Task instructions: Report each line of the records below that uses the word "right".

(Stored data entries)
▬▬▬▬▬▬▬▬▬▬

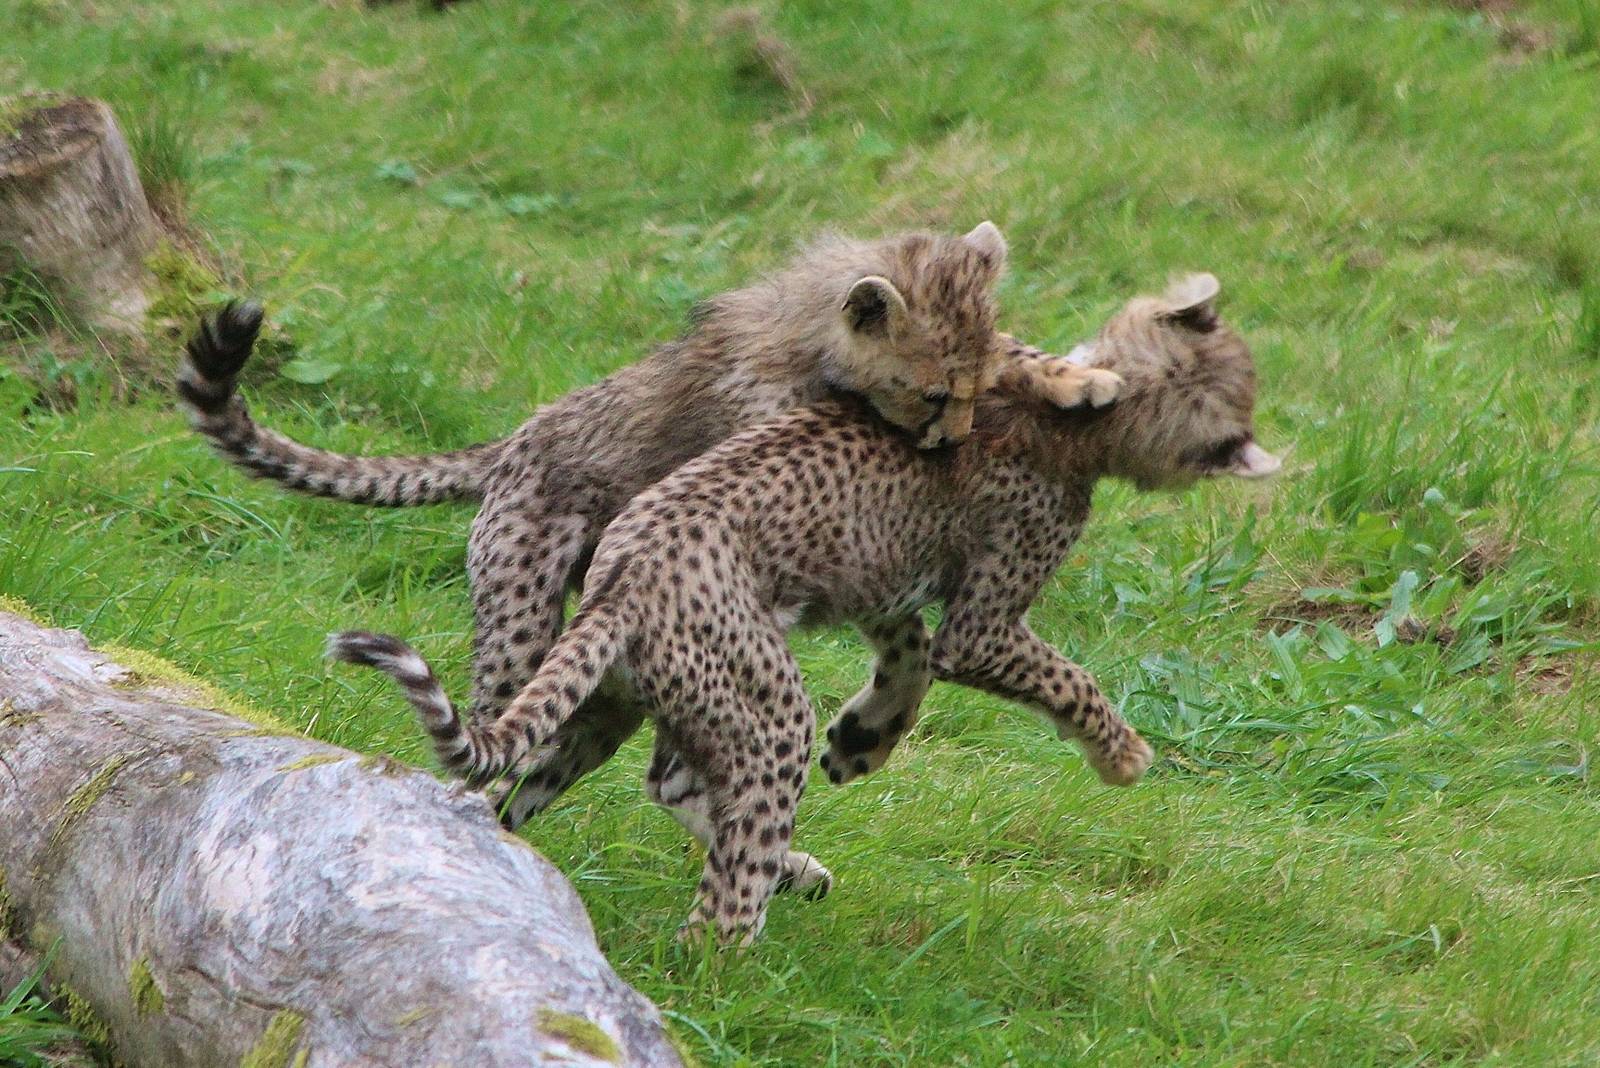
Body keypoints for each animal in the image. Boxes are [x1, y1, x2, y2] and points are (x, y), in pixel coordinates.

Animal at [177, 222, 1122, 765]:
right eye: (931, 397)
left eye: (974, 388)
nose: (955, 441)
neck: (814, 344)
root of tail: (514, 439)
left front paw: (1079, 377)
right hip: (524, 602)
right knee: (505, 706)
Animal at [329, 273, 1283, 945]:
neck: (1096, 424)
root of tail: (623, 578)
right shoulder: (980, 624)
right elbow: (1058, 674)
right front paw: (1121, 753)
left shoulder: (881, 580)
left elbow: (908, 661)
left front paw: (864, 739)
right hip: (753, 695)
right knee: (715, 882)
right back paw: (738, 966)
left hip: (608, 706)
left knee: (544, 786)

▬▬▬▬▬▬▬▬▬▬

Completed exercise:
right eye: (931, 397)
right hip: (524, 602)
right knee: (505, 706)
right shoulder: (980, 624)
right elbow: (1058, 674)
right front paw: (1121, 753)
right hip: (753, 695)
right knee: (715, 882)
right back paw: (738, 966)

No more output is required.